NVIDIA has been touting the performance of its long-awaited Tegra 2 SoC for some time, promising a 'revolution' in the portable market. However, a benchmark released over the weekend shows that the upcoming chip might actually blow the competition away.
The folks over at Carrypad managed to get their hands on a Tegra 2-powered Toshiba AC100 netbook running the new silicon, so naturally decided to put it through its paces.
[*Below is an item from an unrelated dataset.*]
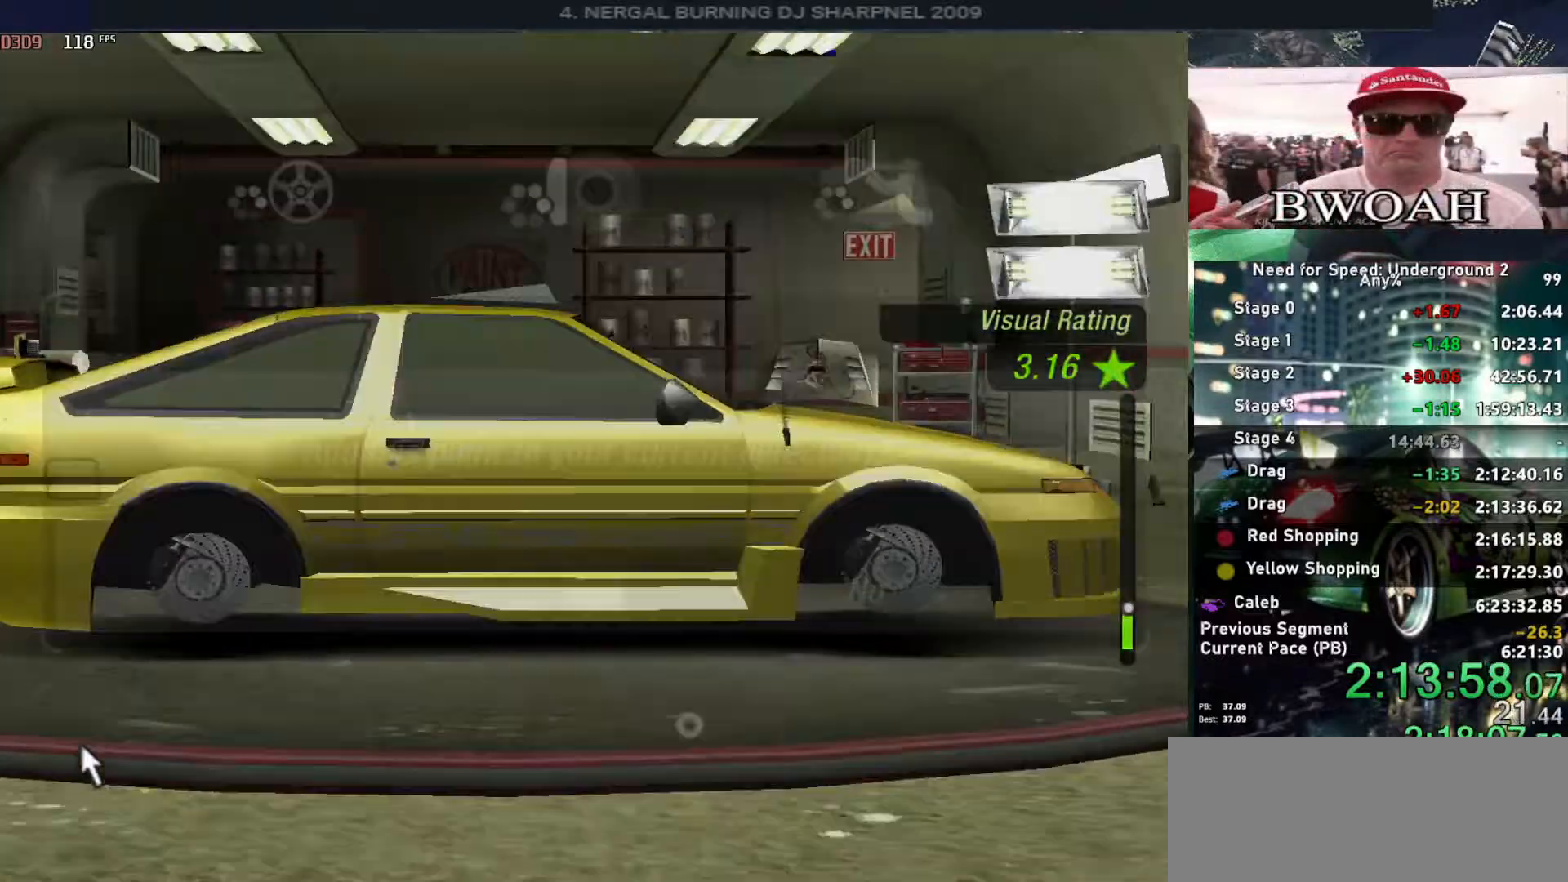
{"keys": ["return"], "events": [[34, "left", "down"], [67, "return", "up"], [167, "left", "up"], [167, "return", "down"], [200, "right", "down"], [250, "return", "up"], [384, "right", "up"], [484, "return", "down"]]}
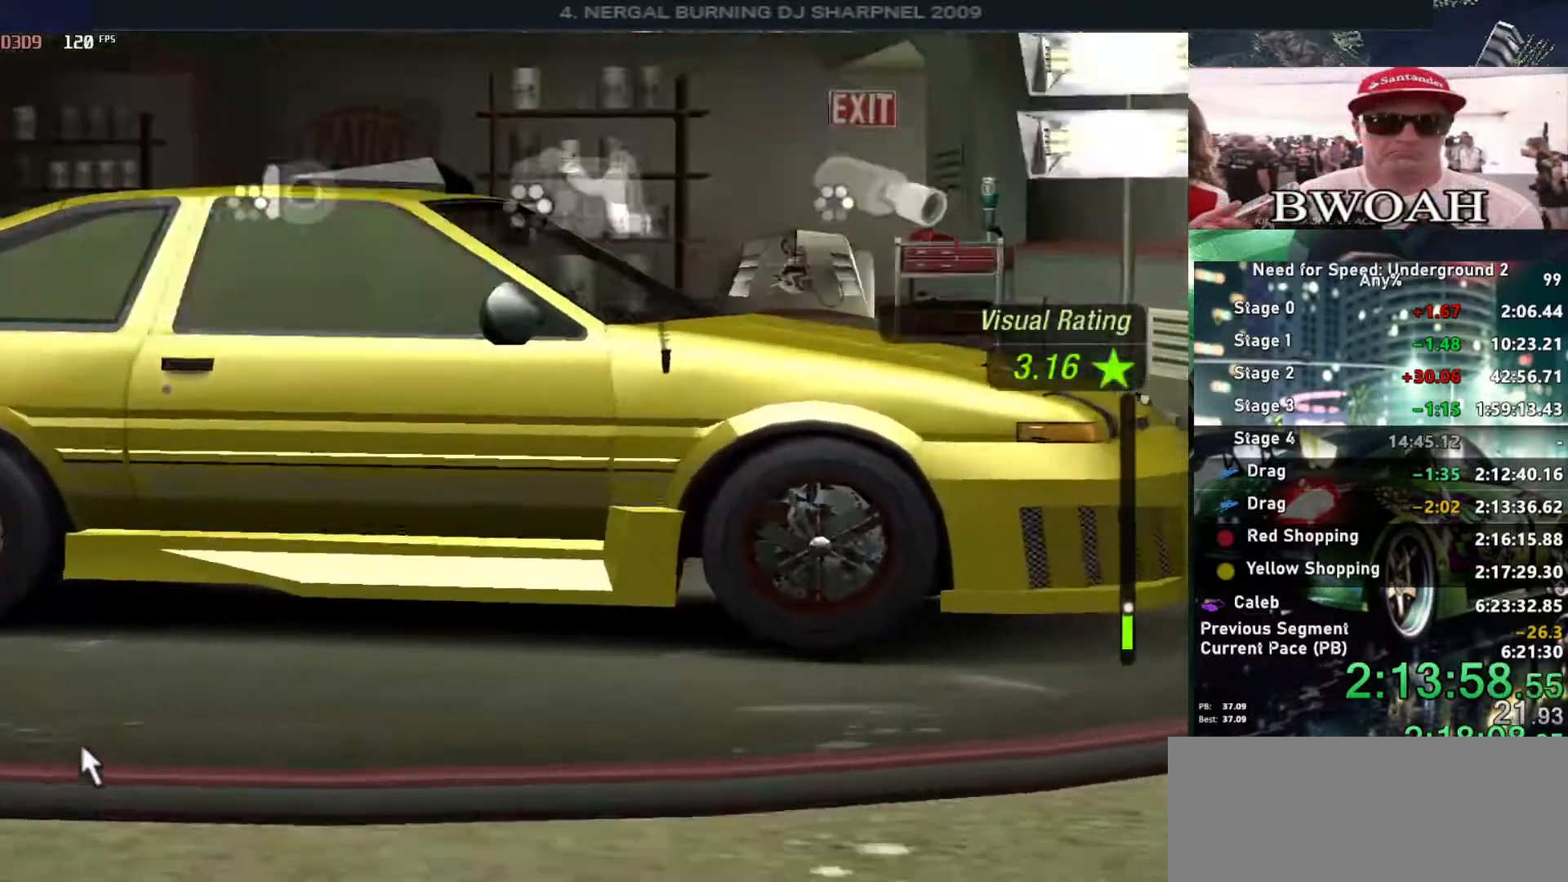
{"keys": ["right"], "events": [[84, "return", "up"], [217, "return", "down"], [367, "return", "up"], [400, "right", "down"]]}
Frankly, the results speak for themselves, with the upcoming platform beating other recent mobile-chipsets by a significant margin in the Quadrant benchmark.
The source also reported impressive speeds across a number of other tests, exceptionally smooth video playback and a generally fluid experience when navigating the OS.
Furthermore, the AC100 was running Android 2.1, as opposed to Android 2.2 (‘Froyo'), which was released earlier this year. The newer version of the OS is known to bring a significant performance-increase, and could see the Tegra 2-platform walk even further away from its rivals.
The follow up to NVIDIA's powerful first-generation SoC is a dual-core media-processor that will reportedly be powering a number of upcoming devices. Not only will this include phones, but a good number of tablets - including one from Toshiba - are rumoured to be making use of the chip, as well netbooks like the AC100.
Benchmarking on phones is much less mature - and reliable - than on PCs and some of the test suites are known to give anomalous results, especially when running tweaked kernels. However, with the netbook reported to be running an unmodified version of Android, the Tegra 2 could easily live up to NVIDIA's claims.